1.2.2. L’idéologie de la performance

Car, dans l’univers libéral, la performance joue effectivement le rôle d’un signal sur le respect de ce « pacte social libéral » qui conduit à faire des critères économiques les fondements de la légitimité du gouvernement politique des hommes, notamment à l’intérieur de l’entreprise (Gomez et Korine, 2009). Ainsi peut-on expliquer l’abondance de la littérature sur le lien entre la rémunération des dirigeants et la performance de l’entreprise, traduction académique visible de ce constat, théorique, selon lequel c’est la cohérence de la démonstration libérale dans son ensemble qui est en jeu dans l’impératif de performance économique (Antle et Smith, 1986 ; Gomez-Mejia, Tosi et Hinkin, 1987 ; Tosi et Gomez-Mejia, 1989 et 1994 ; Abowd, 1990 ; Gibbons et Murphy, 1990 ; Jensen et Murphy, 1990a et 1990b ; Mehran, 1995 ; Barkema et Gomez-Mejia, 1998 ; Hall et Liebman, 1998 ; Aggarwal et Samwick, 1999 ; Tosi et al., 2000).

En d’autres termes, si les théoriciens du modèle économique libéral s’attachent à explorer le lien entre « rémunération des dirigeants » et « performance de l’entreprise », c’est que cette dernière est nécessaire pour justifier la rémunération des dirigeants dans un cadre de pensée où il existe une assimilation essentielle entre l’« efficacité » de l’entreprise par rapport au marché et sa « légitimité ». Dans un monde où l’équilibre des intérêts privés demeure fragile en raison de l’opportunisme supposé des individus, c’est même pour cela que le dirigeant doit sans cesse se présenter comme un « homo performans ». Pour ce dernier, c’est le seul moyen de prouver qu’il utilise avec justesse l’autorité qui lui est confiée, soit de telle sorte que c’est l’ensemble des parties prenantes qui tirent profit de son action ; y compris lorsqu’elle est intéressée.

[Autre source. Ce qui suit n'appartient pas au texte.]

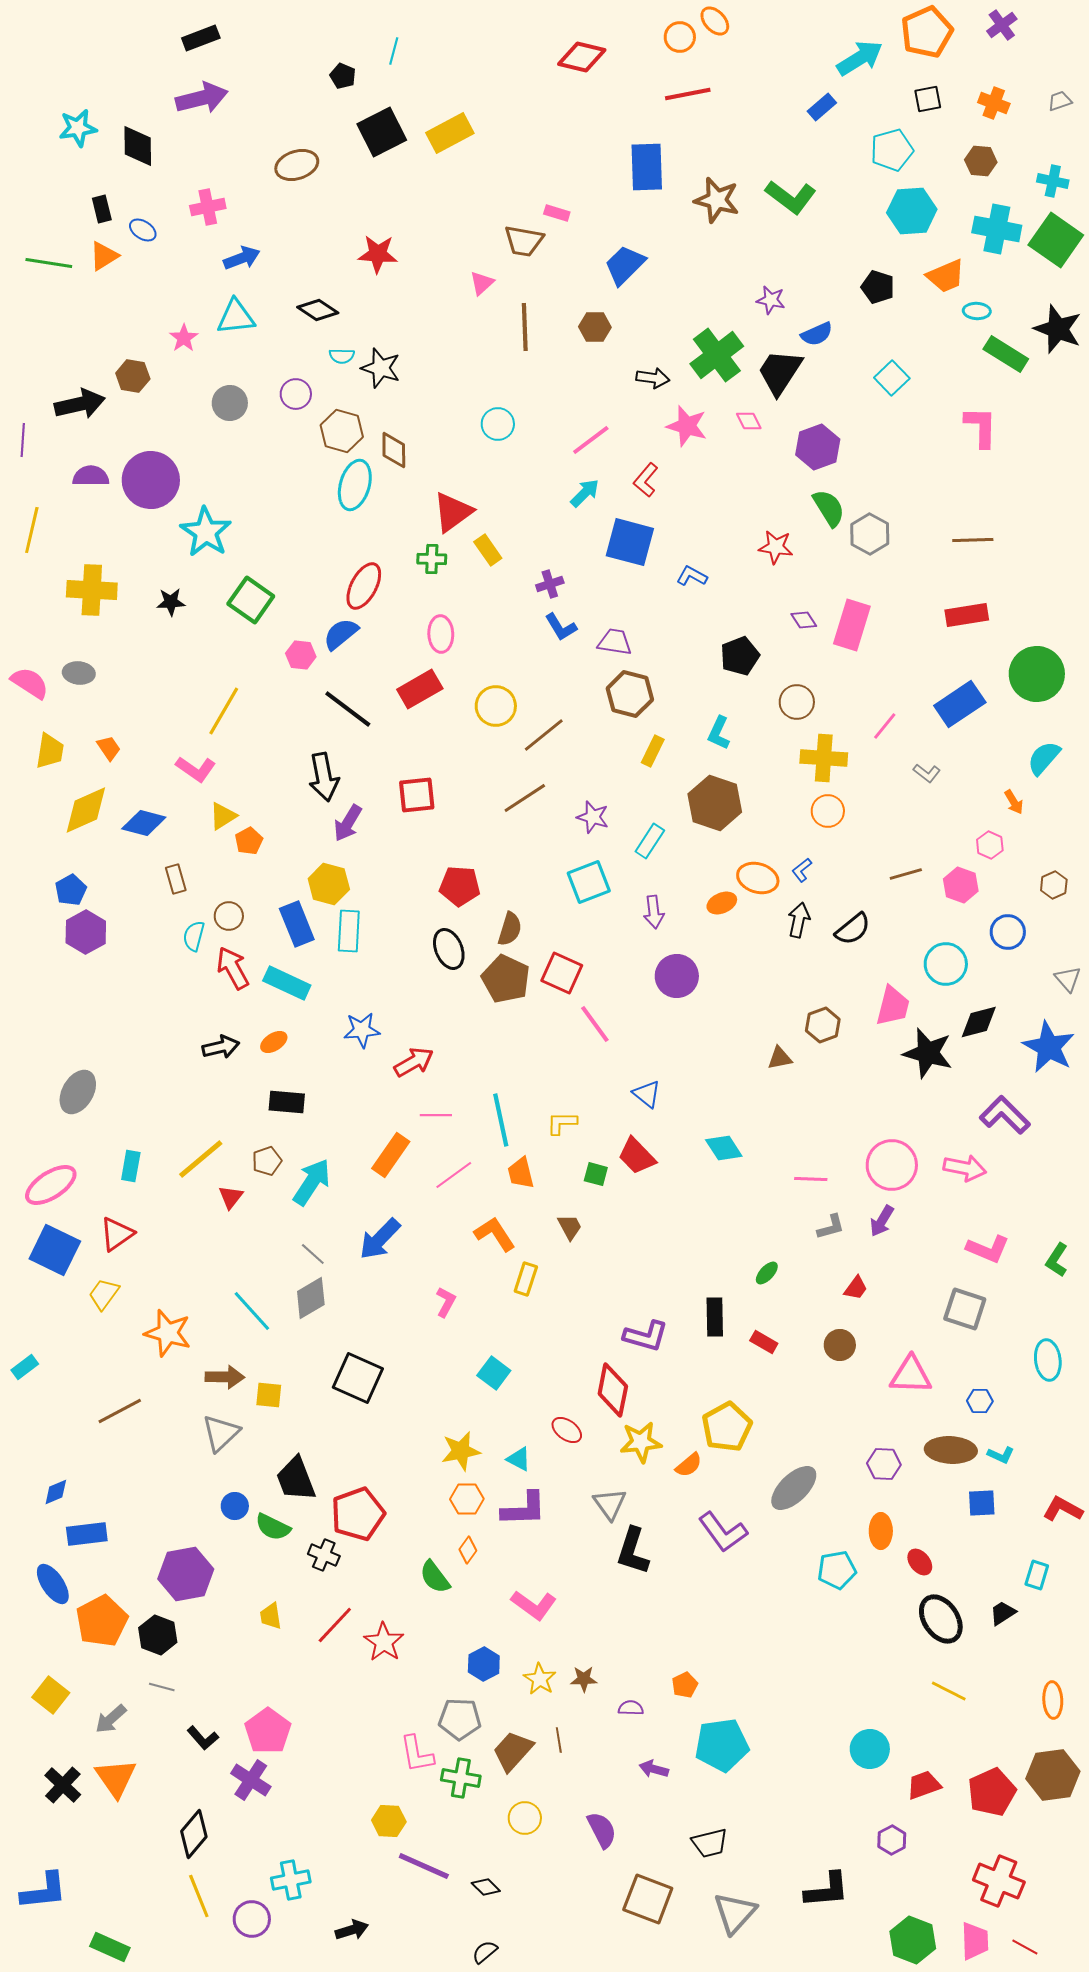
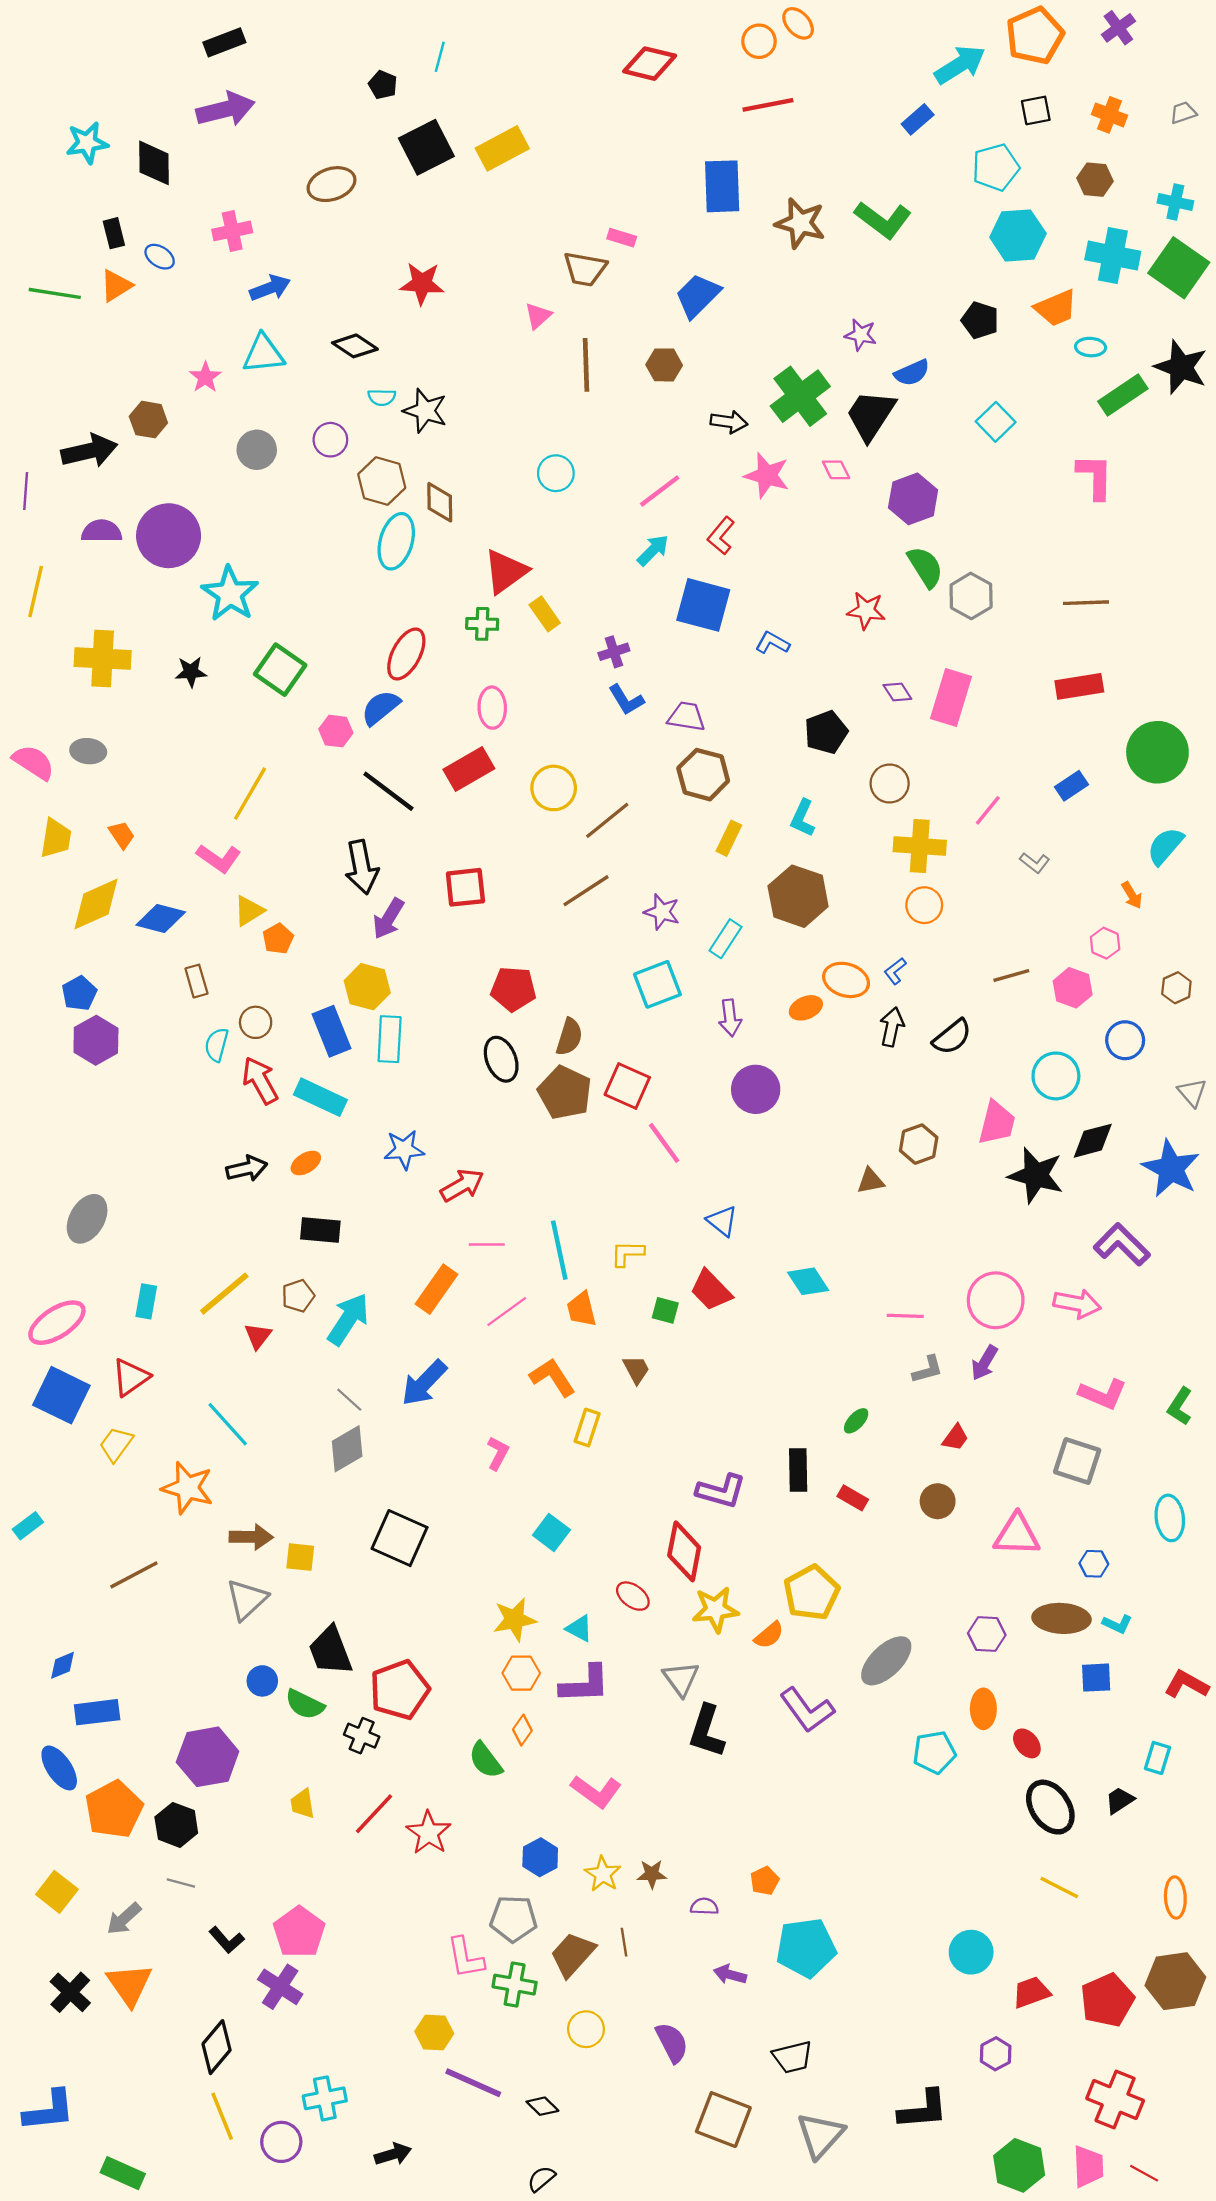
green rectangle: (1006, 354) -> (1123, 395), turned -66
blue rectangle: (960, 704) -> (1072, 786), size x0.6
cyan line: (252, 1311) -> (228, 1424), moved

Ce qui revient à affirmer qu’en dépit de leur autonomie, les dirigeants ne sauraient échapper, selon les théoriciens libéraux, à une idéologie qui est censée pénétrer d’autant plus facilement l’ensemble des sphères de la société qu’elle se présente comme étant du type « gagnant-gagnant » (Pesqueux, 2000 ; Heilbrunn et al., 2004). Aussi, c’est en raison de l’importance de la performance de l’entreprise dans la logique des théoriciens du modèle économique libéral, qui y voient la manifestation éclatante de la performance du dirigeant lui-même (l’hypothèse étant que si l’entreprise est performante, c’est que son dirigeant l’est également), que nous avons donc créé une catégorie d’entités intitulée « RHÉTORIQUE DE LA PERFORMANCE ».

Tableau 7 - Les principaux représentants de la catégorie d’entités
Tableau 7 - Les principaux représentants de la catégorie d’entités « RHÉTORIQUE DE LA PERFORMANCE » (10 premiers représentants)

Là encore, l’objectif était de nous doter d’un concept qui puisse nous offrir la possibilité d’apprécier dans quelle mesure les acteurs de la controverse publique sur la rémunération des dirigeants puisent, ou non, les arguments qu’ils versent au débat dans cet univers de sens « anti-aristocratique » (Dubet, 2004) qui est caractéristique du registre de la performance. En d’autres termes, une manière de créer, autour de cette idée force du modèle économique libéral selon laquelle l’efficacité économique de l’action managériale est une condition sine qua non de la justification de la rémunération des dirigeants, une nouvelle passerelle avec le discours des acteurs de la controverse32. Car il n’est pas inutile de rappeler, avant d’en venir à la présentation des « solutions » que les théoriciens libéraux envisagent pour pouvoir ainsi garantir la justesse du système de rémunération des dirigeants, que l’objectif est de faciliter le test des diverses hypothèses que nous avançons durant notre travail : dans ce chapitre, celle de l’ignorance potentielle des acteurs quant aux « mécanismes économiques » dont nous venons de présenter les fondements (dans la perspective libérale).

Notes
32.

On se contentera, ici, de constater que les acteurs de la controverse publique font souvent référence à la « performance », ce qui laisse d’ores et déjà à penser que la rupture n’est pas totale entre les deux niveaux… même s’il reste à savoir de quelle manière les acteurs observés mobilisent ce registre et s’ils le font dans la visée de justification qui est celle des théoriciens libéraux.